Text provided:
• • • •

It was back in the '90s, the seventh season of Seinfeld, and Kramer gets a new phone number. People begin dialing it by accident, thinking it is Slutsy's business, and so Kramer finally decides to go with it.
Answering his phone: Hello, and welcome to Moviefone. If you know the name of the movie you would like to see, press 1.
Indeed, Adam Slutsky's first entrepreneurial venture was a little business called Moviefone, which he eventually sold to AOL at the height of the dot-com boom in 1999. Selling price? A cool half-billion dollars. Those were the days!
That Slutsky has created not one, but two businesses that routinely gross more than $100 million a year really should be no surprise. He caught the entrepreneurial bug early and has run with it ever since.
Back in college, at Cornell, he started out selling T-shirts to make some extra money, and by the time he got to Columbia Business School, he knew that entrepreneurship was for him, even if all of his classmates were s et on conquering Wall Street.

• • • •

Exercise 1:
Answer these questions from the passage about Adam Slutsky, one per line:
(a) In which season of Seinfeld does Kramer get a new phone number?
(b) To which company did Slutsky sell Moviefone, and in what year?
(c) What did Slutsky sell at Cornell to make extra money?
Exercise 2:
Reproduce word for word the part of the passage about Adam Slutsky from "Indeed, Adam Slutsky's" up to and including "were the days!".

• • • •

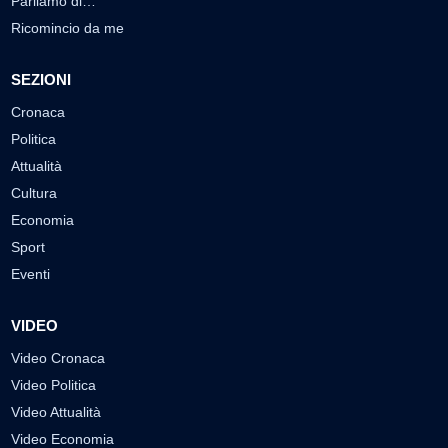
Parliamo di…
Ricomincio da me
SEZIONI
Cronaca
Politica
Attualità
Cultura
Economia
Sport
Eventi
VIDEO
Video Cronaca
Video Politica
Video Attualità
Video Economia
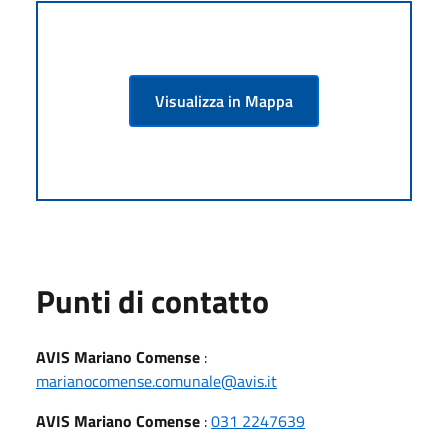
Visualizza in Mappa
Punti di contatto
AVIS Mariano Comense
:
marianocomense.comunale@avis.it
AVIS Mariano Comense
:
031 2247639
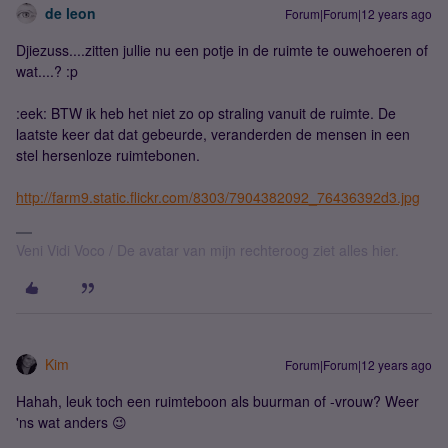
de leon
Forum|Forum|12 years ago
Djiezuss....zitten jullie nu een potje in de ruimte te ouwehoeren of
wat....? :p
:eek: BTW ik heb het niet zo op straling vanuit de ruimte. De
laatste keer dat dat gebeurde, veranderden de mensen in een
stel hersenloze ruimtebonen.
http://farm9.static.flickr.com/8303/7904382092_76436392d3.jpg
Veni Vidi Voco / De avatar van mijn rechteroog ziet alles hier.
Kim
Forum|Forum|12 years ago
Hahah, leuk toch een ruimteboon als buurman of -vrouw? Weer
'ns wat anders 😉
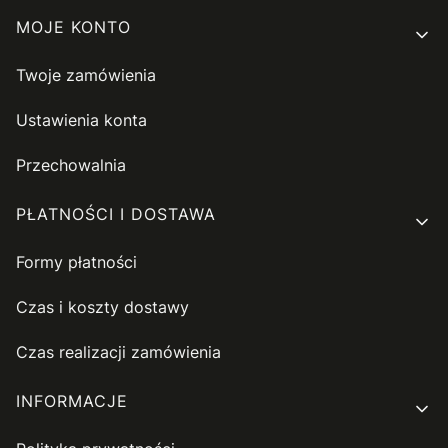
MOJE KONTO
Twoje zamówienia
Ustawienia konta
Przechowalnia
PŁATNOŚCI I DOSTAWA
Formy płatności
Czas i koszty dostawy
Czas realizacji zamówienia
INFORMACJE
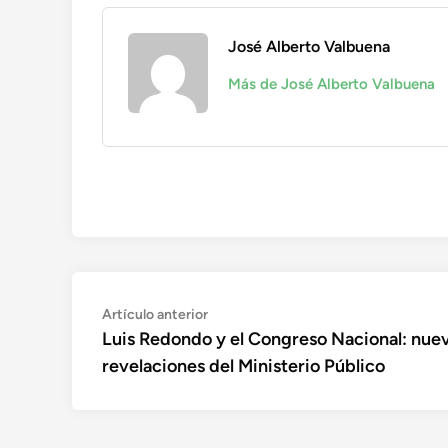
José Alberto Valbuena
Más de José Alberto Valbuena
Navegación
Artículo
Artículo anterior
anterior:
Luis Redondo y el Congreso Nacional: nue
de
revelaciones del Ministerio Público
entradas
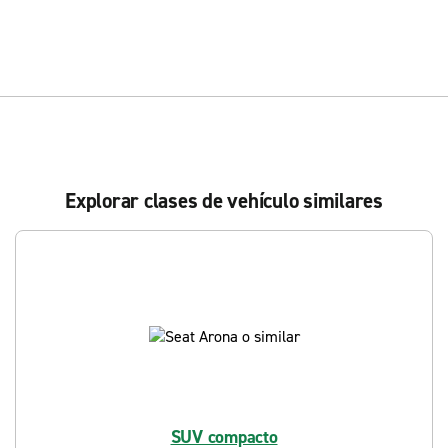
Explorar clases de vehículo similares
SUV compacto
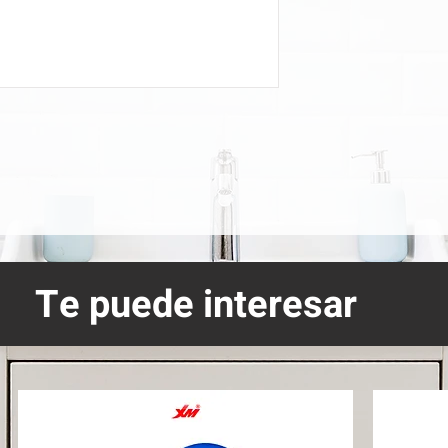
Te puede interesar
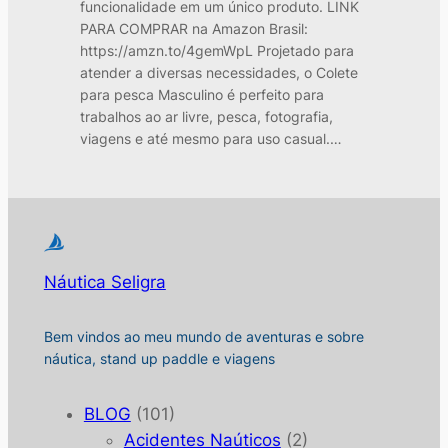
funcionalidade em um único produto. LINK
PARA COMPRAR na Amazon Brasil:
https://amzn.to/4gemWpL Projetado para
atender a diversas necessidades, o Colete
para pesca Masculino é perfeito para
trabalhos ao ar livre, pesca, fotografia,
viagens e até mesmo para uso casual.…
Náutica Seligra
Bem vindos ao meu mundo de aventuras e sobre
náutica, stand up paddle e viagens
BLOG
(101)
Acidentes Naúticos
(2)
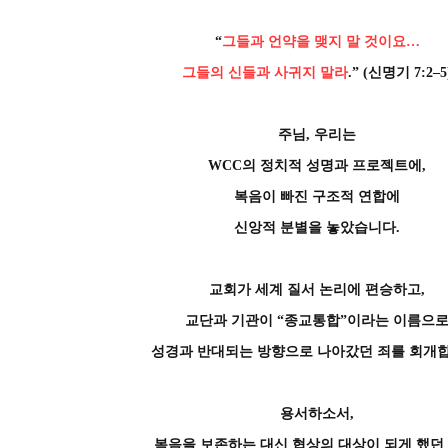
“
그들과 언약을 맺지 말 것이요…
그들의 신들과 사귀지 말라
.” (신명기 7:2–5
주님, 우리는
WCC의 정치적 성명과 프로젝트에,
복음이 빠진 구조적 연합에
신앙적 분별을 놓았습니다.
교회가 세계 질서 논리에 편승하고,
교단과 기관이 “종교통합”이라는 이름으
성경과 반대되는 방향으로 나아갔던 죄를 회개합
용서하소서,
복음을 보존하는 대신 협상의 대상이 되게 했던 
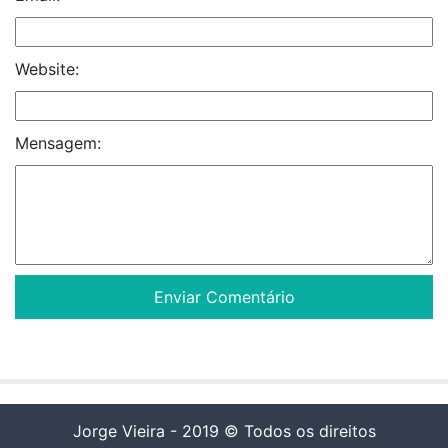
Website:
Mensagem:
Jorge Vieira - 2019 © Todos os direitos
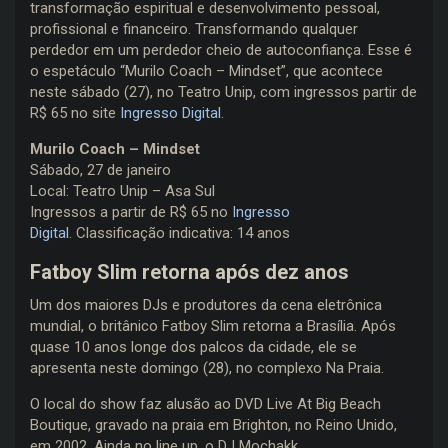
transformação espiritual e desenvolvimento pessoal,
profissional e financeiro. Transformando qualquer
perdedor em um perdedor cheio de autoconfiança. Esse é
o espetáculo “Murilo Coach – Mindset”, que acontece
neste sábado (27), no Teatro Unip, com ingressos partir de
R$ 65 no site
Ingresso Digital
.
Murilo Coach – Mindset
Sábado, 27 de janeiro
Local: Teatro Unip – Asa Sul
Ingressos a partir de R$ 65 no
Ingresso
Digital
. Classificação indicativa: 14 anos
Fatboy Slim retorna após dez anos
Um dos maiores DJs e produtores da cena eletrônica
mundial, o britânico Fatboy Slim retorna a Brasília. Após
quase 10 anos longe dos palcos da cidade, ele se
apresenta neste domingo (28), no complexo Na Praia.
O local do show faz alusão ao DVD Live At Big Beach
Boutique, gravado na praia em Brighton, no Reino Unido,
em 2002. Ainda no line up, o DJ Mochakk.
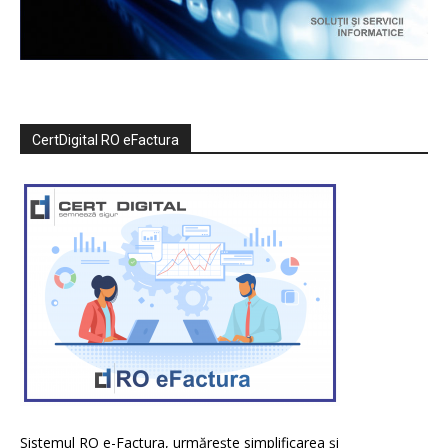
CertDigital RO eFactura
Sistemul RO e-Factura, urmărește simplificarea și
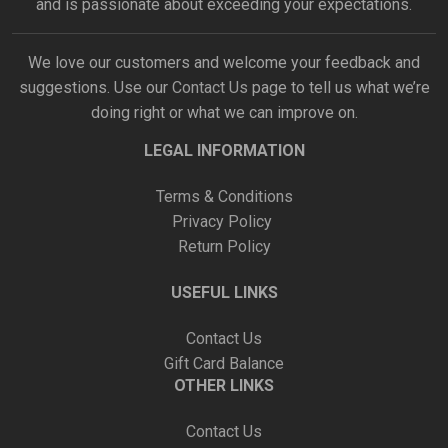
and is passionate about exceeding your expectations.
We love our customers and welcome your feedback and
suggestions. Use our
Contact Us
page to tell us what we’re
doing right or what we can improve on.
LEGAL INFORMATION
Terms & Conditions
Privacy Policy
Return Policy
USEFUL LINKS
Contact Us
Gift Card Balance
OTHER LINKS
Contact Us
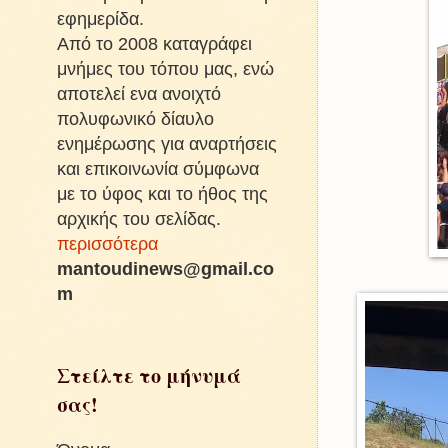
εφημερίδα.
Από το 2008 καταγράφει
μνήμες του τόπου μας, ενώ
αποτελεί ενα ανοιχτό
πολυφωνικό δίαυλο
ενημέρωσης για αναρτήσεις
και επικοινωνία σύμφωνα
με το ύφος και το ήθος της
αρχικής του σελίδας.
περισσότερα
mantoudinews@gmail.co
m
Στείλτε το μήνυμά
σας!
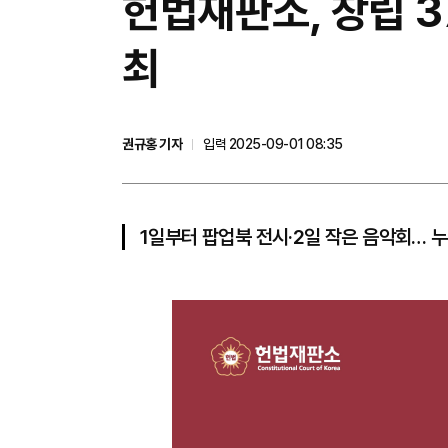
헌법재판소, 창립 
최
권규홍 기자
입력 2025-09-01 08:35
1일부터 팝업북 전시·2일 작은 음악회… 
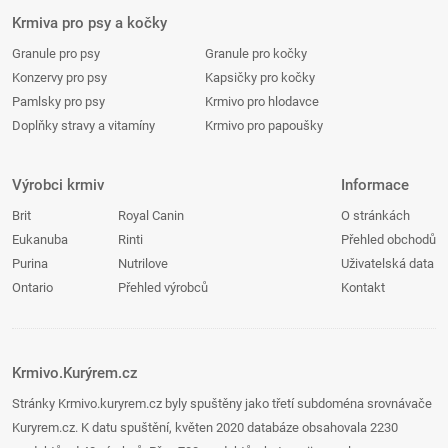
Krmiva pro psy a kočky
Granule pro psy
Granule pro kočky
Konzervy pro psy
Kapsičky pro kočky
Pamlsky pro psy
Krmivo pro hlodavce
Doplňky stravy a vitamíny
Krmivo pro papoušky
Výrobci krmiv
Informace
Brit
Royal Canin
O stránkách
Eukanuba
Rinti
Přehled obchodů
Purina
Nutrilove
Uživatelská data
Ontario
Přehled výrobců
Kontakt
Krmivo.Kurýrem.cz
Stránky Krmivo.kuryrem.cz byly spuštěny jako třetí subdoména srovnávače
Kuryrem.cz. K datu spuštění, květen 2020 databáze obsahovala 2230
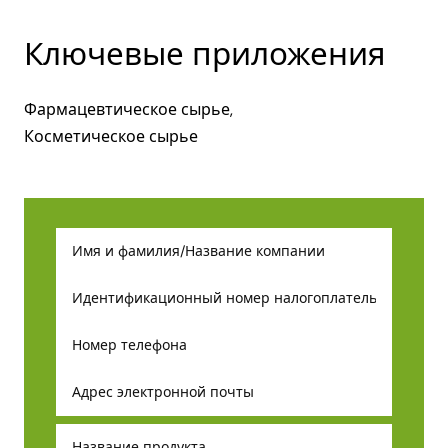
Ключевые приложения
Фармацевтическое сырье,
Косметическое сырье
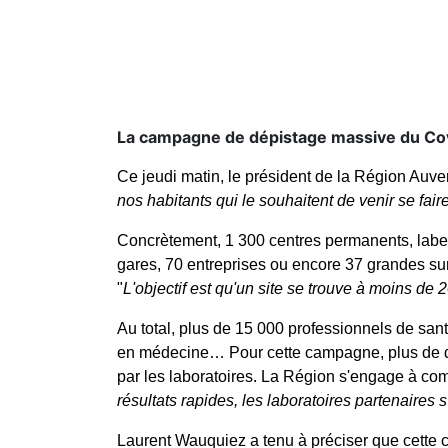
La campagne de dépistage massive du Cov
Ce jeudi matin, le président de la Région Auv
nos habitants qui le souhaitent de venir se fair
Concrètement, 1 300 centres permanents, labeli
gares, 70 entreprises ou encore 37 grandes surf
"
L'objectif est qu'un site se trouve à moins de
Au total, plus de 15 000 professionnels de sant
en médecine… Pour cette campagne, plus de de
par les laboratoires. La Région s'engage à com
résultats rapides, les laboratoires partenaires 
Laurent Wauquiez a tenu à préciser que cette c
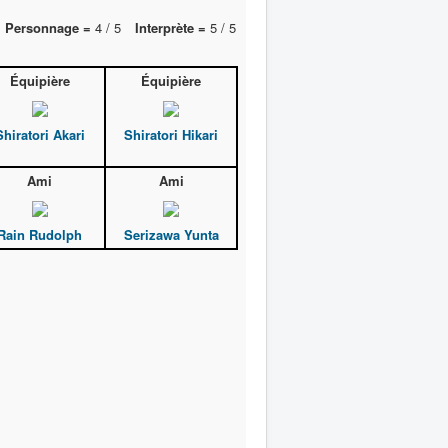
Personnage =
4 / 5
Interprète =
5 / 5
Équipière
Équipière
Shiratori Akari
Shiratori Hikari
Ami
Ami
Rain Rudolph
Serizawa Yunta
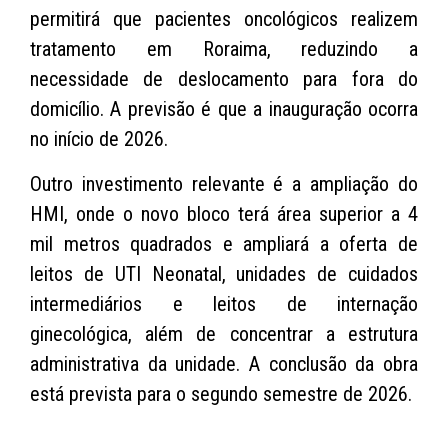
permitirá que pacientes oncológicos realizem
tratamento em Roraima, reduzindo a
necessidade de deslocamento para fora do
domicílio. A previsão é que a inauguração ocorra
no início de 2026.
Outro investimento relevante é a ampliação do
HMI, onde o novo bloco terá área superior a 4
mil metros quadrados e ampliará a oferta de
leitos de UTI Neonatal, unidades de cuidados
intermediários e leitos de internação
ginecológica, além de concentrar a estrutura
administrativa da unidade. A conclusão da obra
está prevista para o segundo semestre de 2026.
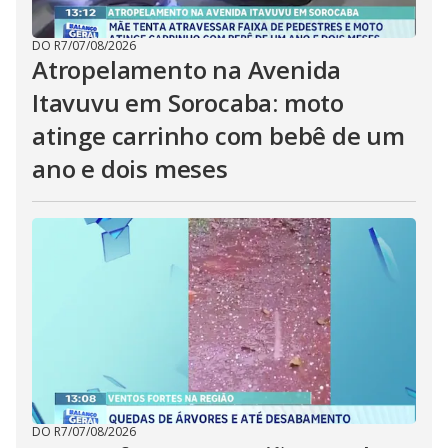
DO R7
/
07/08/2026
Atropelamento na Avenida
Itavuvu em Sorocaba: moto
atinge carrinho com bebê de um
ano e dois meses
DO R7
/
07/08/2026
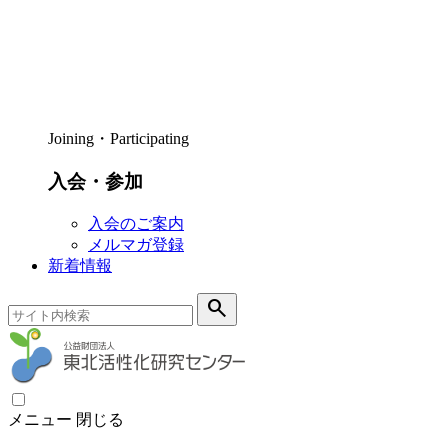
Joining・Participating
入会・参加
入会のご案内
メルマガ登録
新着情報
search
メニュー
閉じる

• • • •

Task result 1:
(a) The seventh season.
(b) AOL, in 1999.
(c) T-shirts.

Task result 2:
Indeed, Adam Slutsky's first entrepreneurial venture was a little business called Moviefone, which he eventually sold to AOL at the height of the dot-com boom in 1999. Selling price? A cool half-billion dollars. Those were the days!